— start Page extract —

I forgot to update that the 2nd crash-dump on the auto reboot had picked up the default U4 kernel. I've updated the grub/menu.lst to default to the slab_debug kernel. I'll add the cat of /proc/slabinfo to my start_loop script so it can be captured between calls to restart_ecoagt script which fires up the SV agent processes.
Added another crash dump to the CW FTP site: ftp://ftp.compuware.com/pub/vantage/server/outgoing/rhel3_132838/netdu mp3_debug.TAR.gz I added slabinfo.log as well, which was the cat /proc/slabinfo grep'd for "size-2048" which didn't look unusual just before it crashed.
How about we provide you our Linux Agent binaries so that you can run it on your system(s) using whatever debug kernel you require? The Control Server component which runs on Windows is not required to recreate the panics we're exposing.

— end Page extract —

--- Task list ---
1) Reproduce the part of the crash-dump thread that begins at the words "Added another crash" and stops after "before it crashed.".
2) According to the crash-dump thread, which kernel did the second crash dump on the auto reboot pick up?
Rely only on the crash-dump thread above.

— start Record extracts —

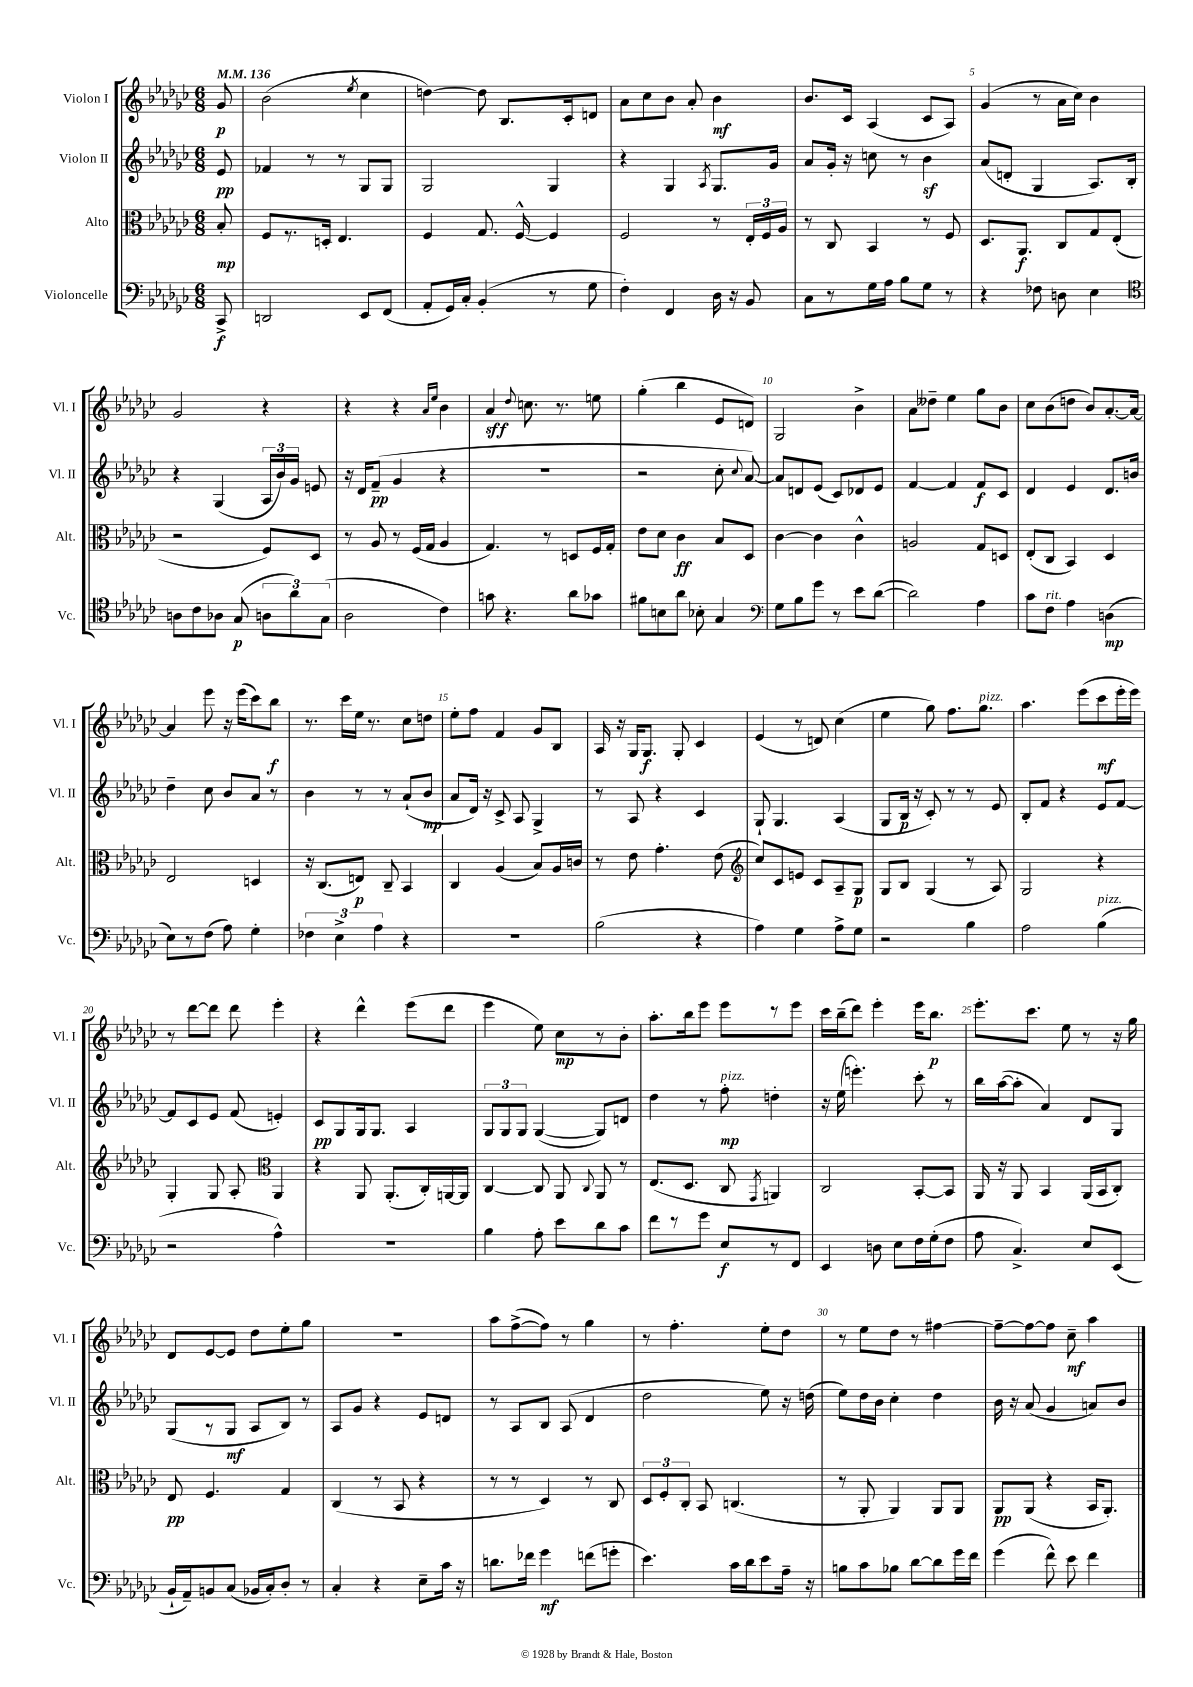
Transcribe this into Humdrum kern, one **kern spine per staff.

**kern	**kern	**kern	**kern
*staff4	*staff3	*staff2	*staff1
*clefF4	*clefC3	*clefG2	*clefG2
*k[b-e-a-d-g-c-]	*k[b-e-a-d-g-c-]	*k[b-e-a-d-g-c-]	*k[b-e-a-d-g-c-]
*M6/8	*M6/8	*M6/8	*M6/8
*MM136	*MM136	*MM136	*MM136
8CC-^	8B-'	8e-	8g-
=	=	=	=
2DD	8F	4f-	(2b-
.	8.r	.	.
.	.	8r	.
.	16D'	.	.
.	4.E-	8r	.
.	.	.	8qee-
8EE-	.	8G-	4cc-
(8FF	.	8G-	.
=	=	=	=
8AA-'	4F	2G-	[4dd)
16GG-)	.	.	.
16C-'	.	.	.
(4BB-'	8.G-	.	8dd]
.	.	.	8.B-
.	[16F^^	.	.
8r	4F]	4G-	.
.	.	.	16c-'
8G-	.	.	8d
=	=	=	=
4F')	2F	4r	8a-
.	.	.	8cc-
4FF	.	4G-	8b-
.	.	.	8a-'
.	.	8qA-	.
16D-	8r	8.G-	4b-
16r	.	.	.
8BB-	24E-'	.	.
.	24F	.	.
.	.	16g-	.
.	24A-	.	.
=	=	=	=
8C-	8r	8a-	8.b-
8r	8C-	16g-'	.
.	.	16r	16c-
16G-	4BB-	8cc	(4A-
16A-	.	.	.
8B-	.	8r	.
8G-	8r	4b-	8c-
8r	8F	.	8A-)
=	=	=	=
4r	8.D-	(8a-	(4g-
.	.	8d'	.
.	8.AA-	.	.
8F-	.	4G-	8r
8D	8C-	.	16a-
.	.	.	16cc-)
4E-	8G-	8.A-)	4b-
.	(8E-'	.	.
.	.	16B-'	.
=	=	=	=
*clefC4	*	*	*
8A	2r	4r	2g-
8c-	.	.	.
8A-	.	(4G-	.
(8G-	.	.	.
12A	8F)	24A-	4r
.	.	24b-)	.
12a-)	.	24g-	.
.	8D-	8e	.
(12G-	.	.	.
=	=	=	=
2A-	8r	16r	4r
.	.	16d-	.
.	8A-	(8f~	.
.	8r	4g-	4r
.	(16F	.	.
.	16G-	.	.
.	.	.	16qqa-
.	.	.	16qqee-
4c-)	4A-	4r	4b-
=	=	=	=
8g	4.G-)	2.r	4a-
4.r	.	.	.
.	.	.	8qqdd-
.	.	.	8.cc
.	8r	.	.
.	.	.	8.r
8a-	8D	.	.
8g-	16F	.	8ee
.	16G-'	.	.
=	=	=	=
8f#	8e-	2r	(4gg-'
8B	8d-	.	.
8a-	4c-	.	4bb-
8B-'	.	.	.
4G-	8B-	8cc-'	8e-
.	.	8qqcc-	.
.	8D-	[8a-)	8d)
=	=	=	=
*clefF4	*	*	*
8G-	[4c-	8a-]	2G-
8B-	.	8d	.
8g-	4c-]	(8e-	.
8r	.	8c-)	.
8e-	4c-^^	8d-	4b-^
([8d-	.	8e-	.
=	=	=	=
2d-])	2A	[4f	8a-
.	.	.	8dd--~
.	.	4f]	4ee-
4A-	8G-	8f	8gg-
.	8D	8c-	8b-
=	=	=	=
8c-	(8E-'	4d-	8cc-
8F	8C-	.	(8b-
4A-	4BB-)	4e-	8dd
.	.	.	8b-)
(4D	4D-	8.d-	[8.a-'
.	.	16b	16a-_
=	=	=	=
8E-)	2E-	4dd-~	4a-]
8r	.	.	.
(8F	.	8cc-	8eee-
8A-)	.	8b-	16r
.	.	.	(16eee-
4G-'	4D	8a-	8ccc-)
.	.	8r	8bb-
=	=	=	=
6F-	16r	4b-	8.r
.	(8.C-	.	.
6E-^	.	.	.
.	.	.	16ccc-
.	8E)	8r	16ee-
.	.	.	8.r
6A-	.	.	.
.	8C-~	8r	.
4r	4BB-	(8a-`	8cc-
.	.	8b-	8dd
=	=	=	=
2.r	4C-	8a-	8ee-'
.	.	16d-)	8ff
.	.	16r	.
.	(4A-	8c-^	4f
.	.	8A-	.
.	8B-)	4G-^	8g-
.	16A-	.	8B-
.	16c	.	.
=	=	=	=
(2B-	8r	8r	16A-
.	.	.	16r
.	8e-	8A-	16G-
.	.	.	8.G-
.	4.g-'	4r	.
.	.	.	8G-'
4r	.	4c-	4c-
.	(8e-	.	.
=	=	=	=
*	*clefG2	*	*
4A-)	8cc-)	8G-`	(4e-
.	8c-	4.G-	.
4G-	8e	.	8r
.	8c-	.	8d)
8A-^	8A-~	(4A-	(4cc-
8G-	8G-	.	.
=	=	=	=
2r	8G-	8G-	4ee-
.	8B-	16B-	.
.	.	16r	.
.	(4G-	8c-')	8gg-)
.	.	8r	8.ff
4B-	8r	8r	.
.	.	.	8.gg-
.	8A-)	8e-	.
=	=	=	=
2A-	2G-	8B-'	4.aa-
.	.	8f	.
.	.	4r	.
.	.	.	(8eee-
(4B-	4r	8e-	8ccc-
.	.	[8f	16eee-'
.	.	.	16eee-)
=	=	=	=
2r	4G-'	8f]	8r
.	.	8c-	[8ddd-
.	8G-	8e-	8ddd-]
.	8A-'	(8f	8ddd-
*	*clefC3	*	*
4A-^^)	4AA-	4e')	4eee-'
=	=	=	=
2.r	4r	8c-	4r
.	.	8G-	.
.	8AA-	16G-	4ddd-^^
.	.	8.G-	.
.	(8.AA-'	.	.
.	.	4A-	(8eee-
.	16C-')	.	.
.	[16AA	.	8ddd-
.	16AA]	.	.
=	=	=	=
4B-	[4C-	12G-	4eee-
.	.	12G-	.
.	.	12G-	.
8A-'	8C-]	([4G-	8ee-)
8e-	8AA-	.	8cc-
.	8qqC-	.	.
8d-	8AA-	8G-])	8r
8c-	8r	8d	8b-'
=	=	=	=
8f	(8.E-	4dd-	8.aa-'
8r	.	.	.
.	8.D-	.	16bb-
8g-	.	8r	8eee-
8E-	8C-	8ff'	8eee-
.	8qGG-	.	.
8r	4AA)	4dd'	8r
8FF	.	.	8eee-
=	=	=	=
4EE-	2C-	16r	16ccc-
.	.	(16ee-	(16bb-~
.	.	4.eee')	8ddd-)
8D	.	.	4eee-'
8E-	.	.	.
16F	[8BB-'	8ccc-'	16eee-
(16G-'	.	.	8.bb-
8F	8BB-]	8r	.
=	=	=	=
8A-	16AA-	16bb-	8.eee-'
.	16r	([16aa-	.
4.C-^)	8AA-	8aa-']	.
.	.	.	8.ccc-
.	4BB-	4a-)	.
.	.	.	8ee-
8E-	(16AA-	8d-	8r
.	16BB-	.	.
(8EE-	8C-')	8G-	16r
.	.	.	16gg-
=	=	=	=
16BB-`	8E-	(8G-	8d-
16AA-~)	.	.	.
8BB	4.F	8r	[8e-
(8C-	.	8G-	8e-]
16BB-	.	8A-	8dd-
16C-')	.	.	.
8D-'	4G-	8B-)	8ee-'
8r	.	8r	8gg-
=	=	=	=
4C-'	(4C-	8A-	2.r
.	.	8g-	.
4r	8r	4r	.
.	8BB-	.	.
8E-~	4r	8e-	.
16c-	.	8d	.
16r	.	.	.
=	=	=	=
8.d	8r	8r	8aa-
.	8r	8A-	([8ff^
16f-	.	.	.
4g-	4D-)	8B-	8ff])
.	.	(8A-	8r
(8f	8r	4d-	4gg-
8g'	8C-	.	.
=	=	=	=
4.e-)	12D-	2dd-	8r
.	12F'	.	.
.	.	.	4.ff'
.	12C-'	.	.
.	8BB-	.	.
16c-	(4.C	.	.
16d-	.	.	.
8e-	.	8ee-)	8ee-'
16A-~	.	16r	8dd-
16r	.	(16dd	.
=	=	=	=
8B	8r	8ee-)	8r
8c-	8AA-'	16dd-	8ee-
.	.	16b-	.
8B-	4AA-)	4cc-'	8dd-
[8d-	.	.	8r
8d-]	8AA-	4dd-	[4ff#
16g-	8AA-	.	.
16f	.	.	.
=	=	=	=
(4g-	8AA-	16b-	8ff#~_
.	.	16r	.
.	(8AA-	(8a-	8ff#_
8f^^)	4r	4g-	8ff#]
8e-	.	.	8cc-~
4f	16BB-	8a)	4aa-
.	8.AA-')	.	.
.	.	8b-	.
==	==	==	==
*-	*-	*-	*-
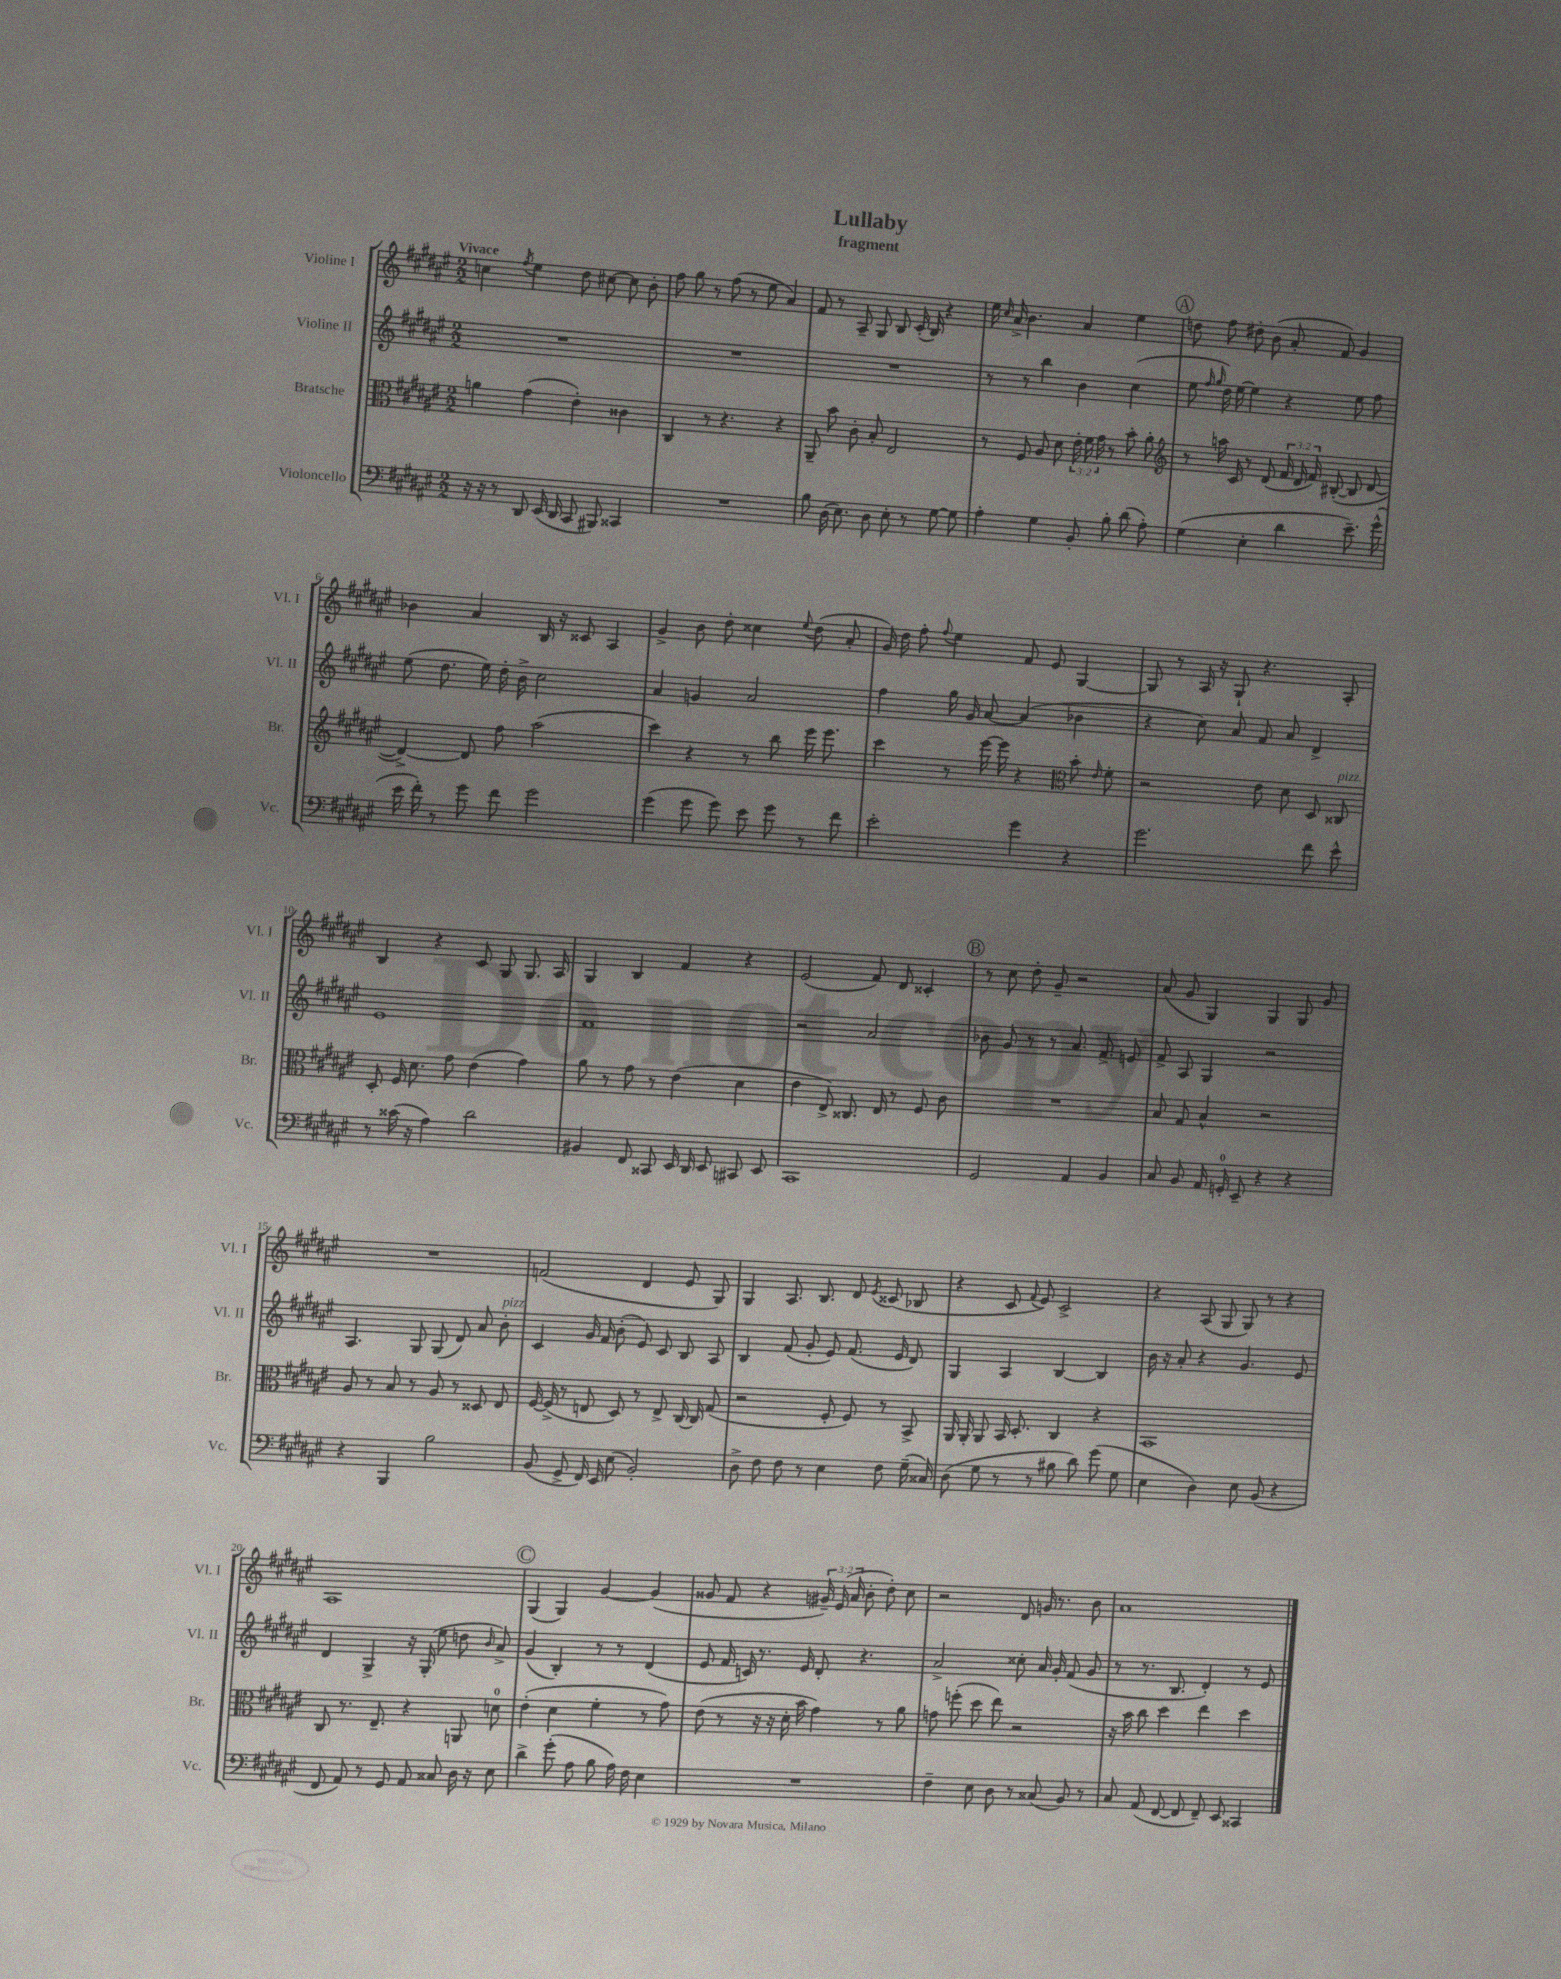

— end Record extracts —

--- Responses per task ---
1)
Added another crash dump to the CW FTP site: ftp://ftp.compuware.com/pub/vantage/server/outgoing/rhel3_132838/netdu mp3_debug.TAR.gz I added slabinfo.log as well, which was the cat /proc/slabinfo grep'd for "size-2048" which didn't look unusual just before it crashed.

2) The default U4 kernel.